__Consigne__. Prolongez le texte ci-dessous consacré aux demandes d'asile fondées sur l'homosexualité, en reprenant après sa dernière phrase.

__Extrait du texte__.
************

Les demandes d’asile fondées sur l’homosexualité de la personne

Une rapporteure à la Cour nationale du droit d’asile (CNDA) raconte son quotidien de l’intérieur. Une série en cinq épisodes (4/5).

Par Lou Mazer le 19 Septembre 2019

Les médias comme les hommes et femmes politiques véhiculent, peut-être malgré eux, l’idée que l’OFPRA et la CNDA, les deux institutions chargées d’examiner les demandes d’asile, ne semblent pas bien connaître la situation des personnes homosexuelles dans leurs pays d’origine. Cette image a été fortement médiatisée en mai 2018 lorsque des associations se sont mobilisées pour empêcher l’expulsion de Moussa, un jeune Guinéen alléguant être persécuté dans son pays en raison de son homosexualité1. Il a ainsi été soutenu par l’association Aides mais également par des hommes et femmes politiques comme Olivier Faure, Benoît Hamon et Emmanuelle Cosse. Cette dernière déclarait « Il est temps que ce gouvernement fasse preuve d’humanité » tandis que Aides demandait sur Twitter « la protection de l’État pour toute personne gay, bi, lesbienne ou trans arrivant de pays notoirement homophobes et dangereux ».

************

__Enregistrements fournis__.
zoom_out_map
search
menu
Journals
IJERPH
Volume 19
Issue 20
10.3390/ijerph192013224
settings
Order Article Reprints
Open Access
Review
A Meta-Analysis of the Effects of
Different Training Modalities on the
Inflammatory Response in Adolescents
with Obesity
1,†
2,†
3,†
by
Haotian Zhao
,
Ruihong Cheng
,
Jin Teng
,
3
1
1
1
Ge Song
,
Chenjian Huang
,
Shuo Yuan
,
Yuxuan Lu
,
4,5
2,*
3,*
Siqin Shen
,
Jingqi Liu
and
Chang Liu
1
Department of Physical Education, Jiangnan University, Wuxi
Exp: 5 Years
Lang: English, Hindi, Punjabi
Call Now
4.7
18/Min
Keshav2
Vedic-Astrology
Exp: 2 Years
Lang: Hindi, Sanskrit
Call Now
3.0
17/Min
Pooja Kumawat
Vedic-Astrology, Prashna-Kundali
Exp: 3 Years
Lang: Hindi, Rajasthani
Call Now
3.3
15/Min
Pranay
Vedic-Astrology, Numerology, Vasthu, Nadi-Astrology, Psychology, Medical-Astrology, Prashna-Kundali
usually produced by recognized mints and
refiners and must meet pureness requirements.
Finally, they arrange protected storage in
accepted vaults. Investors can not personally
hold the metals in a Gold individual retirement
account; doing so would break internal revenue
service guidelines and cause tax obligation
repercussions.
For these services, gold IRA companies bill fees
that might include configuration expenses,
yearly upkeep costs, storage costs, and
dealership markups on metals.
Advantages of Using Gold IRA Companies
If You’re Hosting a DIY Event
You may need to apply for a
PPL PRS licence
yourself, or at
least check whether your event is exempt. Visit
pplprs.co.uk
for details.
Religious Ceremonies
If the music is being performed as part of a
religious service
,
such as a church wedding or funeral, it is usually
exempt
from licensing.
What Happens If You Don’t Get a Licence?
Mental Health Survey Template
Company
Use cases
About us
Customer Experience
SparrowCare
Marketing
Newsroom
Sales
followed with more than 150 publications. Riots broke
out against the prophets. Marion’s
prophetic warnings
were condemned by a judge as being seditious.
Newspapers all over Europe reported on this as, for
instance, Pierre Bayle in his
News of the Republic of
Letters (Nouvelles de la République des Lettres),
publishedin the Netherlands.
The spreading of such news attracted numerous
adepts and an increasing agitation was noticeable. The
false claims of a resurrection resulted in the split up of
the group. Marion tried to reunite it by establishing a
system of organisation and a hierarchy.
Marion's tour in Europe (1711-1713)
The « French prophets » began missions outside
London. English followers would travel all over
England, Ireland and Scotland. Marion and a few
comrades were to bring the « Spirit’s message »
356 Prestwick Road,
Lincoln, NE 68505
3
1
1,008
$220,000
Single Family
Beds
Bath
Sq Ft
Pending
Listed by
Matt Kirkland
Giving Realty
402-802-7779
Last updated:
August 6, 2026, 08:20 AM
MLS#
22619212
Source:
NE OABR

************

__Réponse__.
C’est exactement la jurisprudence de la Cour et c’est également la ligne observée par l’OFPRA pour instruire les demandes d’asile des personnes alléguant des craintes en raison de leur orientation sexuelle. De nombreux rapports d’ONG internationales renseignent parfaitement sur la situation des personnes homosexuelles en Guinée.

Le problème, c’est-à-dire le motif de rejet d’une demande d’asile pour la très grande majorité des personnes déboutées, réside dans l’établissement de l’orientation sexuelle. L’OFPRA et la Cour, chargés d’examiner les demandes d’asile et d’octroyer une protection à celles et ceux qui ont des craintes d’être persécutés, notamment en raison de leur orientation sexuelle, ne peuvent s’appuyer sur les seules affirmations des demandeurs sans vérifier cette information.

Il s’agit d’une demande extrêmement particulière.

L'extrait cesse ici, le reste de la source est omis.